But then, what was the fact behind it? Impossible that Judith Sabin's story should be all delusion! For whom did she mistake Richard?

Suddenly, as he sat brooding and smoking, a vision of Hester flashed upon him as she had stood laughing and pouting, beneath the full length picture of Neville Flood, which hung in the big hall of the Abbey. He had pointed it out to her on their way through the house—where she had peremptorily refused to linger—to the old garden behind.

He could hear his own question: "There!—aren't you exactly like him? Turn and look at yourself in the glass opposite. Oh, you needn't be offended! He was the handsome man of his day."

Of course! The truth jumped to the eyes, now that one was put in the way of seeing it. And on this decisive recollection there had followed a rush of others, no less pertinent: things said by his dead mother about the brother whom she had loved and bitterly regretted. So the wronged lady whom he would have married but for his wife's obstinacy was "Aunt Alice!" Philip remembered to have once seen her from a distance in the Upcote woods. Hester had pointed her out, finger on lip, as they stood hiding in a thicket of fern; a pretty woman still. His mother had never mentioned a name; probably she had never known it; but to the love-affair she had always attributed some share in her brother's death.

From point to point he tracked it, the poor secret, till he had run it down. By degrees everything fitted in; he was confident that he had guessed the truth.

Then, abruptly, he turned to look at its bearing on his own designs and fortunes.

He supposed himself to be in love with Hester. At any rate he was violently conscious of that hawk-like instinct of pursuit which he was accustomed to call love. Hester's mad and childish imprudences, which the cooler self in Meryon was quite ready to recognize as such, had made the hawking a singularly easy task so far. Meynell, of course, had put up difficulties; with regard to this Scotch business it had been necessary to lie pretty hard, and to bribe some humble folk in order to get round him. But Hester, by the double fact that she was at once so far removed from the mere ingénue, and so incredibly ready to risk herself, out of sheer ignorance of life, both challenged and tempted the man whom a disastrous fate had brought across her path, to such a point that he had long since lost control of himself, and parted with any scruples of conscience he might possess.
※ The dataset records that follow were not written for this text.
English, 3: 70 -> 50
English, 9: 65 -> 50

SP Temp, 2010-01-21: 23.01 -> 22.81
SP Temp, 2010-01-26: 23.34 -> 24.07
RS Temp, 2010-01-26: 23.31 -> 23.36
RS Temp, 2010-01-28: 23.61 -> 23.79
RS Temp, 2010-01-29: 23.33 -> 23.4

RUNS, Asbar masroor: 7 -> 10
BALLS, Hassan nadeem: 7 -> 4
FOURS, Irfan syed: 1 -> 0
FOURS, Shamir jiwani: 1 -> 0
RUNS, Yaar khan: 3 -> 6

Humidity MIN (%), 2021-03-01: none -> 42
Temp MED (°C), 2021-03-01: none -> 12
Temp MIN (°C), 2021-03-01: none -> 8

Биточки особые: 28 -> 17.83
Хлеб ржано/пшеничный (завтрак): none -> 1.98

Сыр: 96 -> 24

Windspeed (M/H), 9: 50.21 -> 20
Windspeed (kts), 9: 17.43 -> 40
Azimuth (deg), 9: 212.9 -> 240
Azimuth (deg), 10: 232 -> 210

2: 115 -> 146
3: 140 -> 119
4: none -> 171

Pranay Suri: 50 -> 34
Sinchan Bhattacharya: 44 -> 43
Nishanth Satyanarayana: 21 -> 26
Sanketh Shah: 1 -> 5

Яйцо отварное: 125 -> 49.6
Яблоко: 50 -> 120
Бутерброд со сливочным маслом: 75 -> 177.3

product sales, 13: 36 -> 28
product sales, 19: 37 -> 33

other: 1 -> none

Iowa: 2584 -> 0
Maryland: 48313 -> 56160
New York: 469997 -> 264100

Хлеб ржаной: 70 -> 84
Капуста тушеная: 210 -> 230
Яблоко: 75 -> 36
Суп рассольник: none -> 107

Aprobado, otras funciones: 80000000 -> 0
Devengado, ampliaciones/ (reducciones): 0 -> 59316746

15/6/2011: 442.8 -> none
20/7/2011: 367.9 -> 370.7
At the same time he was by no means sure of her. He realized his increasing power over her; he also realized the wild, independent streak in her. Some day—any day—the capricious, wilful nature might tire, might change. The prey might escape, and the hawk go empty home. No dallying too long! Let him decide what to risk—and risk it.

Meantime that confounded cousin of his was hard at work, through some very capable lawyers, and unless the instructions he—Philip—had conveyed to the woman in Scotland, who, thank goodness, was no less anxious to be rid of him than he to be rid of her, were very shrewdly and exactly carried out, facts might in the end reach Hester which would give even her recklessness pause. He knew that so far Meynell had been baffled; he knew that he carried about with him evidence that, for the present, could be brought to bear on Hester with effect; but things were by no means safe.

For his own affairs, they were desperate. As he stood there, he was nothing more in fact than the common needy adventurer, possessed, however, of greater daring, and the dèbris of much greater pretensions, than most such persons. His financial resources were practically at an end, and he had come to look upon a clandestine marriage with Hester as the best means of replenishing them. The Fox-Wilton family passed for rich; and the notion that they must and would be ready to come forward with money, when once the thing was irrevocable, counted for much in the muddy plans of which his mind was full. His own idea was to go to South America—to Buenos Ayres, where money was to be made, and where he had some acquaintance. In that way he would shake off his creditors, and the Scotch woman together; and Meynell would know better than to interfere.